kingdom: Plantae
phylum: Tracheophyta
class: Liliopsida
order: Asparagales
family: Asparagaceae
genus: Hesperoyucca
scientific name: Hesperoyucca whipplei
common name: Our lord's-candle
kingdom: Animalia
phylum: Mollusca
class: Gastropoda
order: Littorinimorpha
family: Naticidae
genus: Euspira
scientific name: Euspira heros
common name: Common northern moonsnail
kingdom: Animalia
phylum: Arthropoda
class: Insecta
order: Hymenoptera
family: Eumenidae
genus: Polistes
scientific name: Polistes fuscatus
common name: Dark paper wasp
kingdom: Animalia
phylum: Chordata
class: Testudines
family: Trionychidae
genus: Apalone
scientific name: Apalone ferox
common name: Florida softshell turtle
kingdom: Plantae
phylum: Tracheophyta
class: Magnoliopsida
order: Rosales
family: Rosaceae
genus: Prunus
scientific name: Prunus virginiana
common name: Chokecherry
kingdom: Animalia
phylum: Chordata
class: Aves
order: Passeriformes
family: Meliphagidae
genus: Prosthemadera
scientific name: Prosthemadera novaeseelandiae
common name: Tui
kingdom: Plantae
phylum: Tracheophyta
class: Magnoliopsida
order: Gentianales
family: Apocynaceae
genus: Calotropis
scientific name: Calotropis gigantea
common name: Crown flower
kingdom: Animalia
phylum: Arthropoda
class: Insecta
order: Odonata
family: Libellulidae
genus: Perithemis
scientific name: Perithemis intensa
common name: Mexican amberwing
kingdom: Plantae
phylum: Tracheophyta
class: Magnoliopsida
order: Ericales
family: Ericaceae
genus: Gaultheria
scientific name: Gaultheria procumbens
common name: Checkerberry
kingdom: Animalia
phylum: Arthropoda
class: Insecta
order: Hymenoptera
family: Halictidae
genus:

◆ **TASK PROMPT**: Copy every line of the data above word for word, without changing anything.

◆ **TASK OUTPUT**:
kingdom: Plantae
phylum: Tracheophyta
class: Liliopsida
order: Asparagales
family: Asparagaceae
genus: Hesperoyucca
scientific name: Hesperoyucca whipplei
common name: Our lord's-candle
kingdom: Animalia
phylum: Mollusca
class: Gastropoda
order: Littorinimorpha
family: Naticidae
genus: Euspira
scientific name: Euspira heros
common name: Common northern moonsnail
kingdom: Animalia
phylum: Arthropoda
class: Insecta
order: Hymenoptera
family: Eumenidae
genus: Polistes
scientific name: Polistes fuscatus
common name: Dark paper wasp
kingdom: Animalia
phylum: Chordata
class: Testudines
family: Trionychidae
genus: Apalone
scientific name: Apalone ferox
common name: Florida softshell turtle
kingdom: Plantae
phylum: Tracheophyta
class: Magnoliopsida
order: Rosales
family: Rosaceae
genus: Prunus
scientific name: Prunus virginiana
common name: Chokecherry
kingdom: Animalia
phylum: Chordata
class: Aves
order: Passeriformes
family: Meliphagidae
genus: Prosthemadera
scientific name: Prosthemadera novaeseelandiae
common name: Tui
kingdom: Plantae
phylum: Tracheophyta
class: Magnoliopsida
order: Gentianales
family: Apocynaceae
genus: Calotropis
scientific name: Calotropis gigantea
common name: Crown flower
kingdom: Animalia
phylum: Arthropoda
class: Insecta
order: Odonata
family: Libellulidae
genus: Perithemis
scientific name: Perithemis intensa
common name: Mexican amberwing
kingdom: Plantae
phylum: Tracheophyta
class: Magnoliopsida
order: Ericales
family: Ericaceae
genus: Gaultheria
scientific name: Gaultheria procumbens
common name: Checkerberry
kingdom: Animalia
phylum: Arthropoda
class: Insecta
order: Hymenoptera
family: Halictidae
genus:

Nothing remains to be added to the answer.